Kumar emphasised that the two entities (Flipkart and Walmart) will continue to operate independently.
“Flipkart will continue to run marketplace model and help thousands of small suppliers access the market and serve consumers,” he was quoted by PTI as saying.
When contacted, Flipkart did not respond to the query.
The unions were of the view that if the deal was allowed, two American retail giants — Walmart and Amazon (which is present in India through a marketplace model) — could create a ‘duopoly’ that would be too powerful to be regulated.
They also urged the BJP government — which had earlier strongly opposed Walmart’s entry into India — to frame an e-commerce policy (which is in the works) before allowing the current Walmart-Flipkart deal.
Members of the panel alleged that e-commerce companies like Amazon and Walmart seek to own and control key data of consumers and warned against misuse of such data in today’s digitally-empowered society.
They added that it will be next to impossible to ensure compliance with norms as these giant corporations operate from abroad and store all their data overseas.
Members cited the example of China, which has incubated domestically owned digital e-commerce systems like Alibaba.
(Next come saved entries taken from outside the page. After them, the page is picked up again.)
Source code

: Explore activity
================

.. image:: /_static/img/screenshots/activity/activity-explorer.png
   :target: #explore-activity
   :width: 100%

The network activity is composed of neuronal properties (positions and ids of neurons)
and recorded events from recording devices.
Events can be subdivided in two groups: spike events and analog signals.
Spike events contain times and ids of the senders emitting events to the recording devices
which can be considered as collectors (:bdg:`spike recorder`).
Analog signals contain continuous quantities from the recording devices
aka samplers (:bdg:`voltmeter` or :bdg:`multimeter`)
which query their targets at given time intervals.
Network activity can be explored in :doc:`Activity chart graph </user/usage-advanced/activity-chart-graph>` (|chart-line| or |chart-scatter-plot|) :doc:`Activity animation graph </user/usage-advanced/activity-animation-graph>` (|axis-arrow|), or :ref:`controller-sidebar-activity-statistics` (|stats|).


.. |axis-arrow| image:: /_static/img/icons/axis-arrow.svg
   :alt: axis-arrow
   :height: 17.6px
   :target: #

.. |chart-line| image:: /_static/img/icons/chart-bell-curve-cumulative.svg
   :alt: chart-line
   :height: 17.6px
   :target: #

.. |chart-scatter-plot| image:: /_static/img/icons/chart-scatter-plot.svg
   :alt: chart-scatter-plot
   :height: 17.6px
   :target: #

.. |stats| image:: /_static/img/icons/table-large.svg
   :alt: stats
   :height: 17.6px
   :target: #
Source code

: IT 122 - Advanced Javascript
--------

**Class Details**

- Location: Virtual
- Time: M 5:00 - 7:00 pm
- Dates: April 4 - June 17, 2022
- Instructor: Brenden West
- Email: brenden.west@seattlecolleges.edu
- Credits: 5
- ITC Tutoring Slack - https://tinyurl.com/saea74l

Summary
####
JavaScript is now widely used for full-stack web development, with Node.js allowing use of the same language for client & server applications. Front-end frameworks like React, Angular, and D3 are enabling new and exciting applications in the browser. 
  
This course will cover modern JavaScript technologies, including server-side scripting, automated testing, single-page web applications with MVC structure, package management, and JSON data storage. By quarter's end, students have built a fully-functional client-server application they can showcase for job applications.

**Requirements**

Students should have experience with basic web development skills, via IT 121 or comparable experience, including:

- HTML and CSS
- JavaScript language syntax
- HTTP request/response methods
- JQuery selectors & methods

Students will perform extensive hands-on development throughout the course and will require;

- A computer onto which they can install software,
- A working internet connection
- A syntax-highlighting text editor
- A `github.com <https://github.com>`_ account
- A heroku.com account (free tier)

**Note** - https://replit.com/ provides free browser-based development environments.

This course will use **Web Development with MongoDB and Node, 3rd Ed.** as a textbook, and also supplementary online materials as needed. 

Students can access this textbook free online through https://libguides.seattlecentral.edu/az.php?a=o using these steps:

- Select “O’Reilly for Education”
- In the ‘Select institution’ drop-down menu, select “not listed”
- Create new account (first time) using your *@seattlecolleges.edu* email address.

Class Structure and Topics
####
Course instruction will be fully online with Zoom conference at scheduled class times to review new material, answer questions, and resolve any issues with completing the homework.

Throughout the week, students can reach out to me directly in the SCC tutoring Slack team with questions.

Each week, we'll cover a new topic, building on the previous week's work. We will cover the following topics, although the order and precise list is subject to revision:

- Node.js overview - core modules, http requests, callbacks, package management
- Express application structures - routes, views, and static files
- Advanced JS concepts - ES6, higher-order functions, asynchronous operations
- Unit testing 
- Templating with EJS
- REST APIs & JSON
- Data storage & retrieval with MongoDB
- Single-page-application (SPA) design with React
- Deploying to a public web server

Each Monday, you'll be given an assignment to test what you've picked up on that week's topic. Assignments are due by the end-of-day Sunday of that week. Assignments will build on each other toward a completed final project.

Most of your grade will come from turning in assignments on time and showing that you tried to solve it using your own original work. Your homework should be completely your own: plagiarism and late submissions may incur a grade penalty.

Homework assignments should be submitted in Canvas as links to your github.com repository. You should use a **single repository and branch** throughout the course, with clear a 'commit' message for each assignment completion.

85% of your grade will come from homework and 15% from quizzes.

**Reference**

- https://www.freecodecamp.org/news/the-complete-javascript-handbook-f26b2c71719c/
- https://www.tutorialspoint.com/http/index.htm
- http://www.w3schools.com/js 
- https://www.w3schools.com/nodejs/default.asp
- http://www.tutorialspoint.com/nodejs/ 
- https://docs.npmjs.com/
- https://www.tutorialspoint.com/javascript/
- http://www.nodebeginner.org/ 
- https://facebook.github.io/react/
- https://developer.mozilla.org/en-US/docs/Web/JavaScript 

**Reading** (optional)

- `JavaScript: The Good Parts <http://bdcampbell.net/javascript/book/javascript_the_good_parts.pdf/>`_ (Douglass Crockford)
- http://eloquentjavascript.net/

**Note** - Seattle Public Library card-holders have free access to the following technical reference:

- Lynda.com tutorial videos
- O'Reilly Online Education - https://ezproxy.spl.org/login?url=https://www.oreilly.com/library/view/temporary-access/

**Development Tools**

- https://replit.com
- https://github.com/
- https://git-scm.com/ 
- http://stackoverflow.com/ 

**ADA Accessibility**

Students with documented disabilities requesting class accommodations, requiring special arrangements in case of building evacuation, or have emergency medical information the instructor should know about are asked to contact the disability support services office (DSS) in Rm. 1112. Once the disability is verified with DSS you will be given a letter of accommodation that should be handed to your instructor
They said many countries do not allow foreign takeover deals that are considered strategic involving digital companies.
Amitava Guha from CITU said Walmart has a long history of being anti-trade union and disregarding social security laws, and added that even if Walmart and Amazon employ a few thousand more, they are unlikely to neutralise the massive unemployment loss associated with the collapse of the smaller retailers in the country.
Earlier, bodies like Confederation of All India Traders (CAIT) and All India Online Vendors Association (AIOVA) moved the Competition Commission of India (CCI) against the deal.